How BU’s MS in AI in Business Is Built for This Moment
Boston University’s Online Master of Science in AI in Business, offered through the Questrom School of Business in partnership with BU’s Faculty of Computing & Data Sciences, was designed precisely for this cohort: business-fluent professionals who are now responsible for making AI work in real organizations.
The program is built around a dual-stack model that distinguishes it from AI degrees designed for engineers. The AI Technology Stack covers the tools and systems — data, optimization, machine learning, and generative AI. The AI Management Stack covers how leaders deploy them — framing problems, designing experiments, orchestrating change, establishing governance, and sustaining performance over time.
Students move through four integrated modules in a deliberate sequence, each building on the last:
- Module 1 — Foundations: Responsible AI fluency in a business context
- Module 2 — Improvement: Redesigning business processes and workflows
- Module 3 — Innovation: Creating new sources of value with AI
- Module 4 — Governance: Accountability, ethics, and sustainable performance
Each module culminates in a capstone playbook — a tangible, applied deliverable that graduates can use immediately in their organizations.
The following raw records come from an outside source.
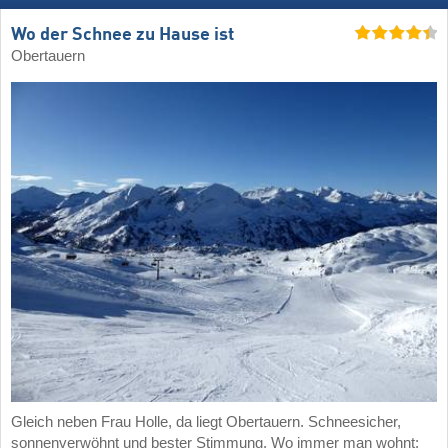
Wo der Schnee zu Hause ist
Obertauern
Gleich neben Frau Holle, da liegt Obertauern. Schneesicher,
sonnenverwöhnt und bester Stimmung. Wo immer man wohnt:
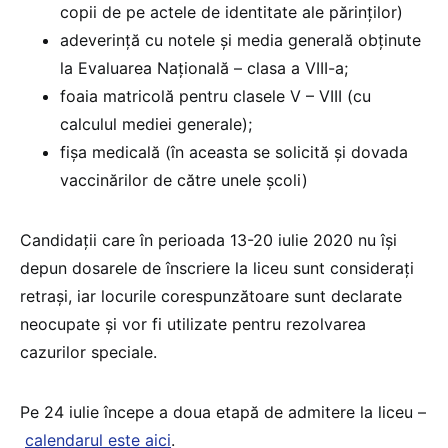
copii de pe actele de identitate ale părinților)
adeverinţă cu notele şi media generală obţinute
la Evaluarea Naţională – clasa a VIII-a;
foaia matricolă pentru clasele V – VIII (cu
calculul mediei generale);
fişa medicală (în aceasta se solicită și dovada
vaccinărilor de către unele școli)
Candidaţii care în perioada 13-20 iulie 2020 nu îşi
depun dosarele de înscriere la liceu sunt consideraţi
retraşi, iar locurile corespunzătoare sunt declarate
neocupate şi vor fi utilizate pentru rezolvarea
cazurilor speciale.
Pe 24 iulie începe a doua etapă de admitere la liceu –
calendarul este aici
.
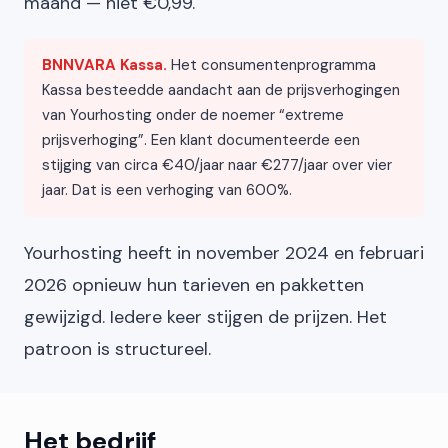
maand — niet €0,99.
BNNVARA Kassa.
Het consumentenprogramma
Kassa besteedde aandacht aan de prijsverhogingen
van Yourhosting onder de noemer “extreme
prijsverhoging”. Een klant documenteerde een
stijging van circa €40/jaar naar €277/jaar over vier
jaar. Dat is een verhoging van 600%.
Yourhosting heeft in november 2024 en februari
2026 opnieuw hun tarieven en pakketten
gewijzigd. Iedere keer stijgen de prijzen. Het
patroon is structureel.
Het bedrijf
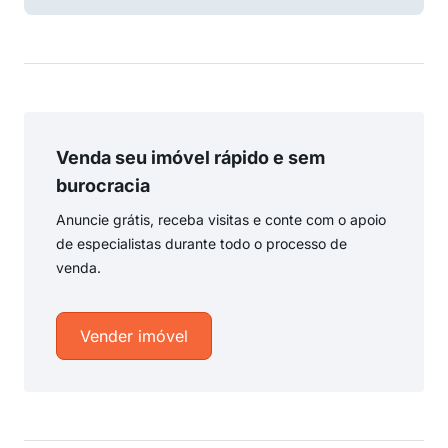
Venda seu imóvel rápido e sem
burocracia
Anuncie grátis, receba visitas e conte com o apoio
de especialistas durante todo o processo de
venda.
Vender imóvel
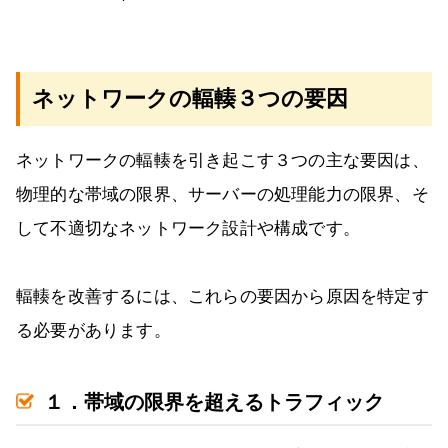
ネットワークの輻輳３つの要因
ネットワークの輻輳を引き起こす３つの主な要因は、
物理的な帯域の限界、サーバーの処理能力の限界、そ
して不適切なネットワーク設計や構成です。
輻輳を改善するには、これらの要因から原因を特定す
る必要があります。
１．帯域の限界を超えるトラフィック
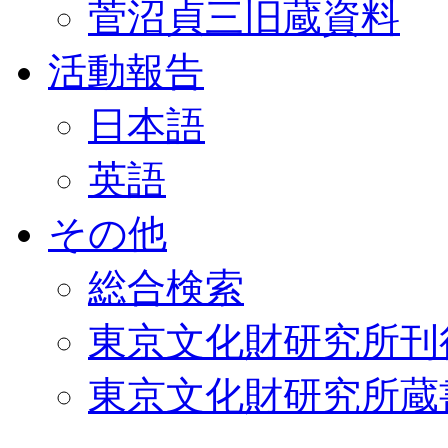
菅沼貞三旧蔵資料
活動報告
日本語
英語
その他
総合検索
東京文化財研究所刊
東京文化財研究所蔵書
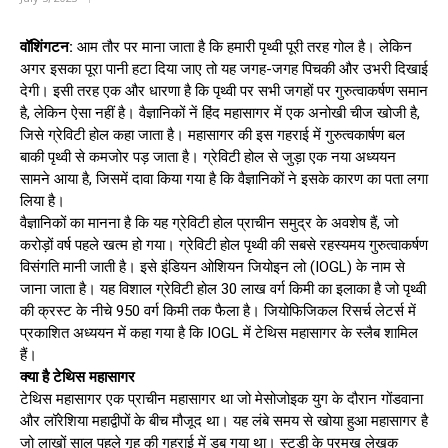
वॉशिंगटन:
आम तौर पर माना जाता है कि हमारी पृथ्वी पूरी तरह गोल है। लेकिन
अगर इसका पूरा पानी हटा दिया जाए तो यह जगह-जगह पिचकी और उभरी दिखाई
देगी। इसी तरह एक और धारणा है कि पृथ्वी पर सभी जगहों पर गुरुत्वाकर्षण समान
है, लेकिन ऐसा नहीं है। वैज्ञानिकों नें हिंद महासागर में एक अनोखी चीज खोजी है,
जिसे ग्रेविटी होल कहा जाता है। महासागर की इस गहराई में गुरुत्वकार्षण बल
बाकी पृथ्वी से कमजोर पड़ जाता है। ग्रेविटी होल से जुड़ा एक नया अध्ययन
सामने आया है, जिसमें दावा किया गया है कि वैज्ञानिकों ने इसके कारण का पता लगा
लिया है।
वैज्ञानिकों का मानना है कि यह ग्रेविटी होल प्राचीन समुद्र के अवशेष हैं, जो
करोड़ों वर्ष पहले खत्म हो गया। ग्रेविटी होल पृथ्वी की सबसे रहस्यमय गुरुत्वाकर्षण
विसंगति मानी जाती है। इसे इंडियन ओशियन जियोइन लो (IOGL) के नाम से
जाना जाता है। यह विशाल ग्रेविटी होल 30 लाख वर्ग किमी का इलाका है जो पृथ्वी
की क्रस्ट के नीचे 950 वर्ग किमी तक फैला है। जियोफिजिकल रिसर्च लेटर्स में
प्रकाशित अध्ययन में कहा गया है कि IOGL में टेथिस महासागर के स्लैब शामिल
हैं।
क्या है टेथिस महासागर
टेथिस महासागर एक प्राचीन महासागर था जो मेसोजोइक युग के दौरान गोंडवाना
और लॉरेशिया महाद्वीपों के बीच मौजूद था। यह लंबे समय से खोया हुआ महासागर है
जो लाखों साल पहले गृह की गहराई में डूब गया था। स्टडी के प्रमुख लेखक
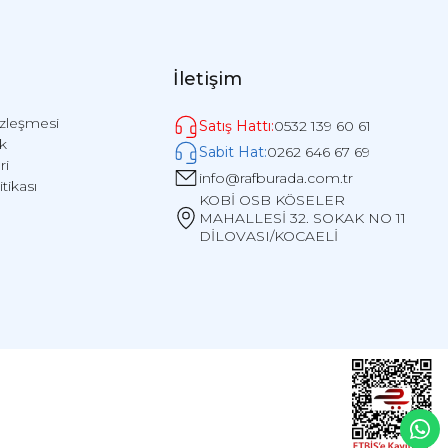
İletişim
özleşmesi
Satış Hattı:
0532 139 60 61
ik
Sabit Hat:
0262 646 67 69
ri
info@rafburada.com.tr
itikası
KOBİ OSB KÖSELER
MAHALLESİ 32. SOKAK NO 11
DİLOVASI/KOCAELİ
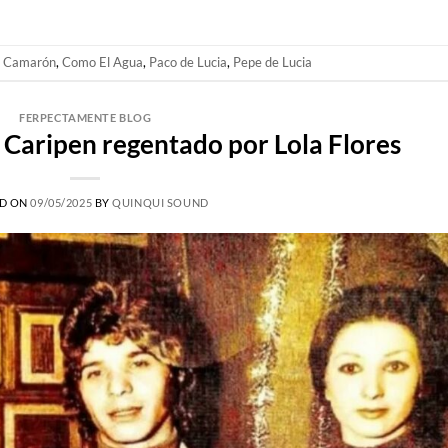
o
Camarón
,
Como El Agua
,
Paco de Lucia
,
Pepe de Lucia
FERPECTAMENTE BLOG
 Caripen regentado por Lola Flores
D ON
09/05/2025
BY
QUINQUI SOUND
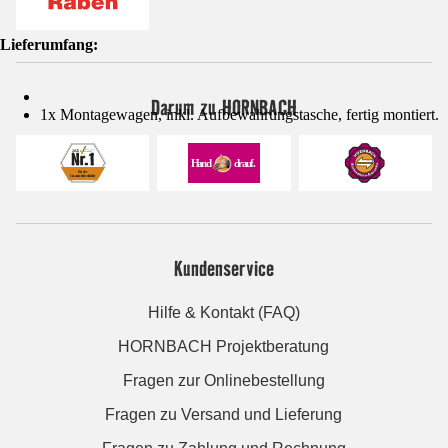
Lieferumfang:
Darum zu HORNBACH
1x Montagewagen, inkl. Aufbewahrungstasche, fertig montiert.
Kundenservice
Hilfe & Kontakt (FAQ)
HORNBACH Projektberatung
Fragen zur Onlinebestellung
Fragen zu Versand und Lieferung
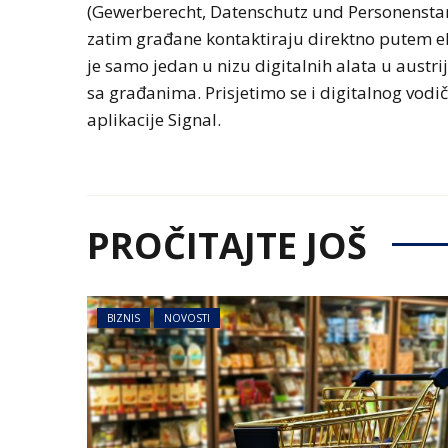
(Gewerberecht, Datenschutz und Personensta
zatim građane kontaktiraju direktno putem ele
je samo jedan u nizu digitalnih alata u austrij
sa građanima. Prisjetimo se i digitalnog vodi
aplikacije Signal.
PROČITAJTE JOŠ
BIZNIS
NOVOSTI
By the end of the program, students leave with a portfolio of actionable frameworks, not just a credential.
At $25,000 total tuition, the degree is designed to be accessible without sacrificing rigor. It’s 100% online, requires 32 credits, and is designed for completion in 16 months — built around working professionals, not around campus schedules. GMAT and GRE scores are not required for admission.
The next cohort begins in Fall 2026, with a main application deadline of April 15, 2026.
“We built this program to meet the moment. There is a lot of excitement and noise around AI — this program is designed to help you harness its power to succeed in business.”
— Paul Carlile, Senior Associate Dean, Research & Innovation, Questrom School of Business
Who Is This Program For?
The MS in AI in Business is built for leaders and rising leaders who are accountable for results — and who are increasingly being asked to make AI work beyond the pilot stage. The program is a strong fit if you are:
- Responsible for improving how a function or process runs — quality, efficiency, reliability, or customer experience
- Leading or supporting AI-enabled change across teams in product, operations, analytics, or strategy
- Translating between technical teams and business owners, and needing the judgment to decide what belongs where
- Tasked with moving AI from pilot to implementation — including rollout, measurement, governance, and sustained performance
What these profiles share is not a technical background — it’s leadership responsibility. Each is being asked to move AI from concept to consequence inside an organization. That’s exactly the gap this degree is designed to close.
The Answer to “What’s Next?”
The MBA gave you the business foundation to lead. BU’s MS in AI in Business gives you the AI fluency to lead in the world that’s actually here — where the leaders who thrive are the ones who can translate AI into decisions, systems, and measurable results.
If that’s the kind of leader you’re working to become, Boston University has built the program for you.